> _Stored entries_:
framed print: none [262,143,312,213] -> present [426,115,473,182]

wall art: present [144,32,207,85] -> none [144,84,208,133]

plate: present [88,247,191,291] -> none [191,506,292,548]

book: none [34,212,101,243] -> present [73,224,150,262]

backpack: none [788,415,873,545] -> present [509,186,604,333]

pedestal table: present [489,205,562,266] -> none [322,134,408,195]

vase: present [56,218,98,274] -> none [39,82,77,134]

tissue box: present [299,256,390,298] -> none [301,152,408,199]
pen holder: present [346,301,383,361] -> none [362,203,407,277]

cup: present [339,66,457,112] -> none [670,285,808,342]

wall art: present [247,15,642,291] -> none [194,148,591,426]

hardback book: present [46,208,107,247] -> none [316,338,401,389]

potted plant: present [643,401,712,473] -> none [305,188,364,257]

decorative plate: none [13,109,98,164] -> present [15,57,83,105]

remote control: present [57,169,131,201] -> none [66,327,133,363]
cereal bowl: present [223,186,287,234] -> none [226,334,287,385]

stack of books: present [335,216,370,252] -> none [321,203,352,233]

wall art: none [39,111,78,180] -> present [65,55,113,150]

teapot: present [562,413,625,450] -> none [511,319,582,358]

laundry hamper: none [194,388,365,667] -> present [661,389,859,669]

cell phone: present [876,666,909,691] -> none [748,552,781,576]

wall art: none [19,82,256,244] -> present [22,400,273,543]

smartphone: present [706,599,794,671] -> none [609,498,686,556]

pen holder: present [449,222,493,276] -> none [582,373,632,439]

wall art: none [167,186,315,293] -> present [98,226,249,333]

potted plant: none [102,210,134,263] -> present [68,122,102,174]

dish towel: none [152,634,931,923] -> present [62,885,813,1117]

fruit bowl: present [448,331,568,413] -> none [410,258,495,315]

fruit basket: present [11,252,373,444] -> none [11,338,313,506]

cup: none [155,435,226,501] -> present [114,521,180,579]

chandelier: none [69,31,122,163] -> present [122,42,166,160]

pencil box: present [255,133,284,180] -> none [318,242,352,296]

> _PROBLEM DESCRIPTION_: Beginning at the line containing "tissue box: present", repeat each line exactly through the last line of the entries, and include no other lines.

> _EXERCISE OUTPUT_:
tissue box: present [299,256,390,298] -> none [301,152,408,199]
pen holder: present [346,301,383,361] -> none [362,203,407,277]

cup: present [339,66,457,112] -> none [670,285,808,342]

wall art: present [247,15,642,291] -> none [194,148,591,426]

hardback book: present [46,208,107,247] -> none [316,338,401,389]

potted plant: present [643,401,712,473] -> none [305,188,364,257]

decorative plate: none [13,109,98,164] -> present [15,57,83,105]

remote control: present [57,169,131,201] -> none [66,327,133,363]
cereal bowl: present [223,186,287,234] -> none [226,334,287,385]

stack of books: present [335,216,370,252] -> none [321,203,352,233]

wall art: none [39,111,78,180] -> present [65,55,113,150]

teapot: present [562,413,625,450] -> none [511,319,582,358]

laundry hamper: none [194,388,365,667] -> present [661,389,859,669]

cell phone: present [876,666,909,691] -> none [748,552,781,576]

wall art: none [19,82,256,244] -> present [22,400,273,543]

smartphone: present [706,599,794,671] -> none [609,498,686,556]

pen holder: present [449,222,493,276] -> none [582,373,632,439]

wall art: none [167,186,315,293] -> present [98,226,249,333]

potted plant: none [102,210,134,263] -> present [68,122,102,174]

dish towel: none [152,634,931,923] -> present [62,885,813,1117]

fruit bowl: present [448,331,568,413] -> none [410,258,495,315]

fruit basket: present [11,252,373,444] -> none [11,338,313,506]

cup: none [155,435,226,501] -> present [114,521,180,579]

chandelier: none [69,31,122,163] -> present [122,42,166,160]

pencil box: present [255,133,284,180] -> none [318,242,352,296]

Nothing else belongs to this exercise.